In the U.S., the dire humanitarian situation in Yemen has led to growing demands that Washington take the lead in facilitating peace. The war has grown increasingly unpopular among lawmakers of both parties amid reports that Saudi Arabia airstrikes have killed large number of civilians with military equipment it bought from the U.S.

Support also has dried up in the Middle East. The United Arab Emirates had been a key ally to Saudi Arabia but last year withdrew all of its forces from Yemen — a step many observers viewed as a public admission that the conflict could not be won militarily.

On both sides, there seems to be growing war weariness and a recognition that peace talks are the only lasting solution. But a U.S. terrorist designation could blow up those talks before they even come close to the finish line.

“The legal ramifications for engaging with an FTO are significant, and raise concerns about how, then, the Yemen war ends, as negotiations become that much more complicated,” said Katherine Zimmerman, resident fellow at the American Enterprise Institute who studies the region.

“Political leaders who might otherwise split from the al Houthi movement under certain conditions have fewer incentives to do so if they will be blocked from holding formal positions in a future government,” she told The Times. “Even meeting with the al Houthis for talks becomes more difficult because of the material assistance challenge.”

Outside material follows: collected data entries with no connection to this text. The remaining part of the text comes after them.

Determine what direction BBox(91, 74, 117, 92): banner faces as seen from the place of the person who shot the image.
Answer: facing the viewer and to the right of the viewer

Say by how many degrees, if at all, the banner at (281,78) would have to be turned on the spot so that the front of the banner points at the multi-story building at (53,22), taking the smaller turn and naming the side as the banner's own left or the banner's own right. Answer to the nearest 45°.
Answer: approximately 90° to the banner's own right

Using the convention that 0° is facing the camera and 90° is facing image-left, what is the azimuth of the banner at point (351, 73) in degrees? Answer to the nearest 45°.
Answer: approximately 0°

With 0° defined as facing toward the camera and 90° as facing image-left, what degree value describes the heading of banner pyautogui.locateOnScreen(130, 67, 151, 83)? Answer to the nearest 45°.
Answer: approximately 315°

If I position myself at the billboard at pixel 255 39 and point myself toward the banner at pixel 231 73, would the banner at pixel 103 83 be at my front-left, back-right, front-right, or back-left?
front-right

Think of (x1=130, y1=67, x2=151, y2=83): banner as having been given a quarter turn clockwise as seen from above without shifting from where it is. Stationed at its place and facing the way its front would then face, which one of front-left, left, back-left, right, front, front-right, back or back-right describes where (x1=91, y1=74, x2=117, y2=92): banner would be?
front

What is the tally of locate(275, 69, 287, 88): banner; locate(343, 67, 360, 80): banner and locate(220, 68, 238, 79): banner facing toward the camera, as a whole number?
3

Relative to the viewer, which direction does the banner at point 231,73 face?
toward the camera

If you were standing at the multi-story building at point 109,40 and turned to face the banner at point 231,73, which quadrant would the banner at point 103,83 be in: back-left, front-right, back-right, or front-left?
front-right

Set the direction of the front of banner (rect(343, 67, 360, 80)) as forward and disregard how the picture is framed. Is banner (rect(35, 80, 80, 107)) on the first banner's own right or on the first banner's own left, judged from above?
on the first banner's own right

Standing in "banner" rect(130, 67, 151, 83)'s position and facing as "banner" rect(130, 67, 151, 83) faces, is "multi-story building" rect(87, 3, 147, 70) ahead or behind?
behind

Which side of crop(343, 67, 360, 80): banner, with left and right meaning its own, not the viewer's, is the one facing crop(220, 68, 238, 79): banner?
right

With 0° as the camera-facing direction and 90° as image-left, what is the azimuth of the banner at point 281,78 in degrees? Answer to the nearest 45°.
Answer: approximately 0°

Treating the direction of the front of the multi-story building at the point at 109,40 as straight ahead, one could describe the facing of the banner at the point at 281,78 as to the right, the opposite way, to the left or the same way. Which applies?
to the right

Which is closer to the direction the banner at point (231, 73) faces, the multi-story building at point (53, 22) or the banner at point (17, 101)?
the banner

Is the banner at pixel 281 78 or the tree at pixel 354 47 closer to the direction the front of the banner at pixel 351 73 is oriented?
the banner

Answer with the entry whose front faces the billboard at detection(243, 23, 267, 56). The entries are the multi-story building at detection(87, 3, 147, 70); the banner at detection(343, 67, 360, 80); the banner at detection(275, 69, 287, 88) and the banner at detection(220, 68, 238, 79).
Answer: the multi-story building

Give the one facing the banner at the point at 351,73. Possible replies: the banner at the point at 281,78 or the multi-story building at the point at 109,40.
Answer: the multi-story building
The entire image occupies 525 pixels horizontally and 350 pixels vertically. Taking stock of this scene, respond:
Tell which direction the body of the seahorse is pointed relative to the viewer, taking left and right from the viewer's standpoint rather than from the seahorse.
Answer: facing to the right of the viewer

“The practical benefit of the FTO designation is far from obvious,” she said.

Sen. Chris Murphy, a Connecticut Democrat who sits on the Senate Foreign Relations Committee, told Foreign Policy, “The Houthis and their financial supporters are already subject to U.S. sanctions, so the practical impact of the designation would be exclusively to make it more difficult to negotiate with Houthi leaders and to deliver aid to Houthi-controlled areas, where the majority of Yemenis still live.”

But supporters of a Houthi designation argue that the impact stretches far beyond Yemen’s borders and would put additional pressure on Iran, Saudi Arabia’s main regional rival and key backer of the Houthis. Last year, the administration designated the Iran’s Islamic Revolutionary Guard Corps as a terrorist group, a move that preceded a January airstrike in Baghdad that killed the IRGC’s longtime leader, Iranian Gen. Qassem Soleimani.

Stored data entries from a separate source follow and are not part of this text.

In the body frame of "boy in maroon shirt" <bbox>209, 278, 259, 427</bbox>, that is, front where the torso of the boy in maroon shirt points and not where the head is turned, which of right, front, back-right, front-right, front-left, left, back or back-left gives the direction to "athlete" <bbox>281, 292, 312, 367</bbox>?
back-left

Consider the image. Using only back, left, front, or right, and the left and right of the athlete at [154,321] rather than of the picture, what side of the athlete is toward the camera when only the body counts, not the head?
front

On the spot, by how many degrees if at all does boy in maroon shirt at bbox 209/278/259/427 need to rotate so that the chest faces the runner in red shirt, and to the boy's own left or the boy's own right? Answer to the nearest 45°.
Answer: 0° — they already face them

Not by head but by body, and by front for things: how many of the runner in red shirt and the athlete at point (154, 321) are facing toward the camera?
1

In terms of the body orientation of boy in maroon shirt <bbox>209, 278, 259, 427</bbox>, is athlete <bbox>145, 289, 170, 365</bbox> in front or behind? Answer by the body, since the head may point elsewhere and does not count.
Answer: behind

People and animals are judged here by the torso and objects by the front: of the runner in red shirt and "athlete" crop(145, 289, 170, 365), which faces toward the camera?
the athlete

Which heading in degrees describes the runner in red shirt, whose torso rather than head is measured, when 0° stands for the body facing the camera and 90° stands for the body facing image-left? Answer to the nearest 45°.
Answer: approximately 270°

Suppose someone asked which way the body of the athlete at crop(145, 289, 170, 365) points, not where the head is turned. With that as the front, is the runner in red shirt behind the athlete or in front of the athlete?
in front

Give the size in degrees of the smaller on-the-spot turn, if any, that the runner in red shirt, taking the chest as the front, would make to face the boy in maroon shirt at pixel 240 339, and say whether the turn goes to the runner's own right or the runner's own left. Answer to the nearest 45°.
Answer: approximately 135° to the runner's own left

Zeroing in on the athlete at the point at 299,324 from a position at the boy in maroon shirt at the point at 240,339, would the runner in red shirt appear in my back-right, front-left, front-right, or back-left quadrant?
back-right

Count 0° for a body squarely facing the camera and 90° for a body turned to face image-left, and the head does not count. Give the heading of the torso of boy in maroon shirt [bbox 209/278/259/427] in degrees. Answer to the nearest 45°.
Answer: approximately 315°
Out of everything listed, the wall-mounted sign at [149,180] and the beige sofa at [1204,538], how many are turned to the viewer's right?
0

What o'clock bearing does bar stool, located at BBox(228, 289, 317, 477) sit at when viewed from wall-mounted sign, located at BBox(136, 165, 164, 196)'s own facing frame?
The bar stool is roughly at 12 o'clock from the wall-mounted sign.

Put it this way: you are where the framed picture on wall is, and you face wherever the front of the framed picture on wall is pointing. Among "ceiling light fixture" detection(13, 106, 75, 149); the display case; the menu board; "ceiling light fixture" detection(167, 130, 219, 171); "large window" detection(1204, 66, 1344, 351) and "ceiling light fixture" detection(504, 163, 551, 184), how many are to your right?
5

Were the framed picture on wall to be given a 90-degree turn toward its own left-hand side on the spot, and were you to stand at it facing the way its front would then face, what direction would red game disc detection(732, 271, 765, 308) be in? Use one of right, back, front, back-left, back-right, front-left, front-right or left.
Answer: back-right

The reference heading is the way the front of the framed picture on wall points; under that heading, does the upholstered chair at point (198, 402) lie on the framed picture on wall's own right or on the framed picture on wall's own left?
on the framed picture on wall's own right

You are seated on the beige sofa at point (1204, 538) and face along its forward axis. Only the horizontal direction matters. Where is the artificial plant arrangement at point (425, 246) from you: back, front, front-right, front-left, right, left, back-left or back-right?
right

The U.S. justified the designation by arguing, among other things, that the IRGC was clearly acting as a terrorist organization by encouraging and using proxy forces to carry out attacks against American military personnel stationed in neighboring Iraq.

The Houthis, meanwhile, have their own grim track record. The group, estimated to have tens of thousands of fighters in its ranks, has on multiple occasions kidnapped American citizens. In October, for example, two Americans were released from Houthi custody in exchange for the return of more than 200 Houthi soldiers held prisoner in Oman.

The group’s slogan — “God is great! Death to America! Death to Israel! Curse upon the Jews! Victory to Islam!” — echoes the calls for death and destruction employed by other terrorist groups across the Middle East and Africa. The organization also routinely employs “virulently anti-Semitic rhetoric,” according to the Counter Extremism Project.

Specialists do not dispute the Houthis violence or its anti-Semitism. But they argue that, in the case of Yemen’s civil war, a terrorist designation will make peace harder to achieve.

“The outcome of that course is it makes it less likely that the resolution of the conflict will reflect our national interests and our preferences to how this is going to work out,” Mr. Feierstein said. “We deal ourselves out of the game by this designation.”